> Activity
Retrieve every line from the records in which the word "miss" occurs.

> Saved data entries

'''

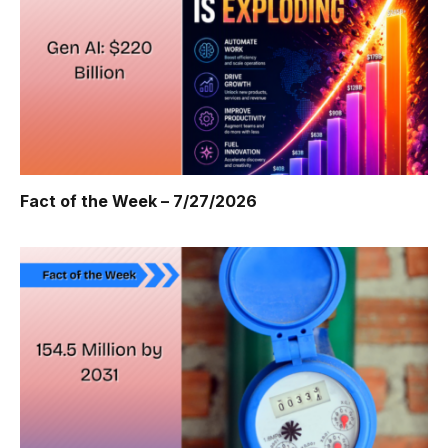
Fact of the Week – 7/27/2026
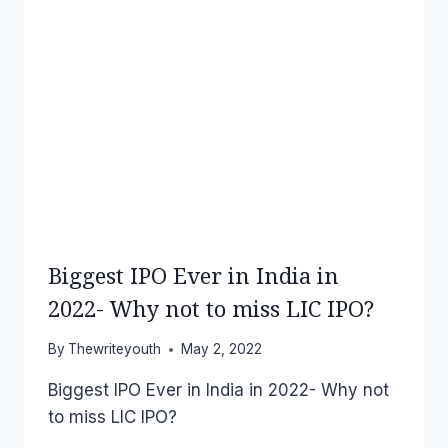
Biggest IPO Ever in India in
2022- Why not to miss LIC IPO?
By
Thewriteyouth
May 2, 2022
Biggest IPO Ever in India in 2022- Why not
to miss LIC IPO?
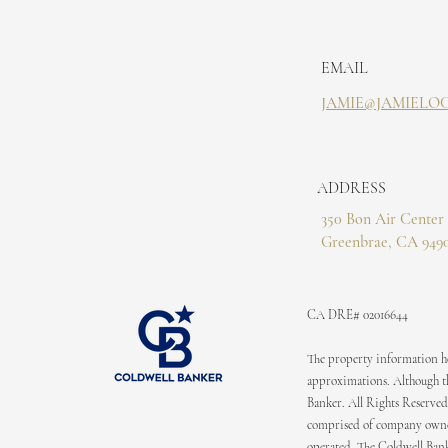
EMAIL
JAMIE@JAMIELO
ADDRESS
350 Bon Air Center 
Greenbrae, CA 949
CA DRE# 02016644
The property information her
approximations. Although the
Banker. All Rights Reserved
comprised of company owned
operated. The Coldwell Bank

'''

> Answer section
2022- Why not to miss LIC IPO?
to miss LIC IPO?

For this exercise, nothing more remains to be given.